Each line from the one containing "is very Swedish an" to the end of the listing below must be retyped exactly, with no line left out and none added.

▬▬▬▬▬▬▬▬▬▬

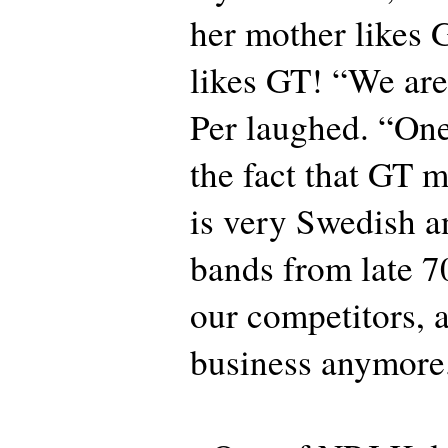
her mother like
likes GT! “We are
Per laughed. “One
the fact that GT
is very Swedish an
bands from late 7
our competitors, a
business anymore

▬▬▬▬▬▬▬▬▬▬

OUTPUT FOR THIS TASK.
is very Swedish an
bands from late 7
our competitors, a
business anymore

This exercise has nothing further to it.